Paul has been chatting to RadioTimes.com about what it was like to return again and how he feels about being part of the most iconic scenes in Neighbours history.
“I knew it was going to be very funny and high energy. I was very excited,” Paul said of the story that saw him working closely with Colette as Sheila has called on him to, inadvertently, help with her plan to reunite with Clive Gibbons (Geoff Paine) who is now in a relationship with Des’s old flame, Jane Harris (Annie Jones).
While Des does not initially know that he is a pawn in Sheila’s game, he certainly has a thing or two to say when he finds out. “They sort of converge on each other and Sheila is forced to reveal her plan, and Des is not happy and lets Sheila know, and just say, Sheila has a bad reaction.” That bad reaction is a suspected heart attack that sees Sheila wind up in the hospital where she once again gets renewed hope that a reunion with Clive could be on the way.
Returning again has seen Paul work alongside several of his former Neighbours cast mates in Geoff, Annie, Stefan and Lucinda Cowden who’s return as Melanie Pearson is linked to this story. “We are all older and wiser, but everyone still has their sense of humour,” Paul said of the reunion. “It has been a lot of fun and I take it as a huge compliment that the characters we play still have a following and fans welcome them back.”
We couldn’t speak to Paul and not ask him about his original stint on the show and the defining moment that was the death of Daphne Clarke (Elaine Smith).

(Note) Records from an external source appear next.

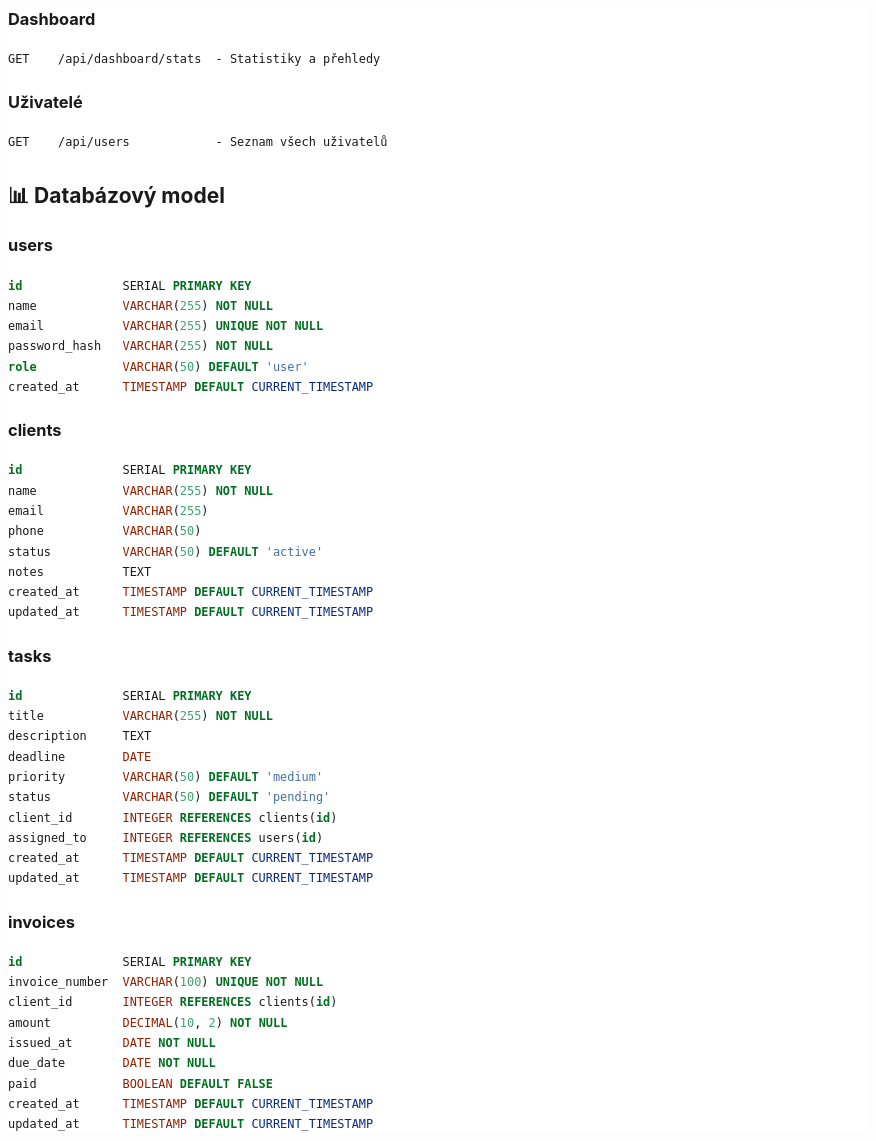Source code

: ### Dashboard
```
GET    /api/dashboard/stats  - Statistiky a přehledy
```

### Uživatelé
```
GET    /api/users            - Seznam všech uživatelů
```

## 📊 Databázový model

### users
```sql
id              SERIAL PRIMARY KEY
name            VARCHAR(255) NOT NULL
email           VARCHAR(255) UNIQUE NOT NULL
password_hash   VARCHAR(255) NOT NULL
role            VARCHAR(50) DEFAULT 'user'
created_at      TIMESTAMP DEFAULT CURRENT_TIMESTAMP
```

### clients
```sql
id              SERIAL PRIMARY KEY
name            VARCHAR(255) NOT NULL
email           VARCHAR(255)
phone           VARCHAR(50)
status          VARCHAR(50) DEFAULT 'active'
notes           TEXT
created_at      TIMESTAMP DEFAULT CURRENT_TIMESTAMP
updated_at      TIMESTAMP DEFAULT CURRENT_TIMESTAMP
```

### tasks
```sql
id              SERIAL PRIMARY KEY
title           VARCHAR(255) NOT NULL
description     TEXT
deadline        DATE
priority        VARCHAR(50) DEFAULT 'medium'
status          VARCHAR(50) DEFAULT 'pending'
client_id       INTEGER REFERENCES clients(id)
assigned_to     INTEGER REFERENCES users(id)
created_at      TIMESTAMP DEFAULT CURRENT_TIMESTAMP
updated_at      TIMESTAMP DEFAULT CURRENT_TIMESTAMP
```

### invoices
```sql
id              SERIAL PRIMARY KEY
invoice_number  VARCHAR(100) UNIQUE NOT NULL
client_id       INTEGER REFERENCES clients(id)
amount          DECIMAL(10, 2) NOT NULL
issued_at       DATE NOT NULL
due_date        DATE NOT NULL
paid            BOOLEAN DEFAULT FALSE
created_at      TIMESTAMP DEFAULT CURRENT_TIMESTAMP
updated_at      TIMESTAMP DEFAULT CURRENT_TIMESTAMP
```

It is still one of the most talked-about moments in the history of the show and Paul is delighted that it has resonated with people for so long. “It certainly demonstrated just how invested Neighbours fans are in the characters’ stories and when the drama is heightened like it was with Daphne’s death, the fans commit wholeheartedly. I’m thrilled that it still ranks among those top moments on Neighbours.”
And as for how the show is now compared to back then, it still feels like, mostly, the same place to him. “You have to expect changes in 35 years, be it technology, cast and the style of writing, but the essence of Neighbours is still the same – the connections between characters and that great blend of drama, humour and escapism.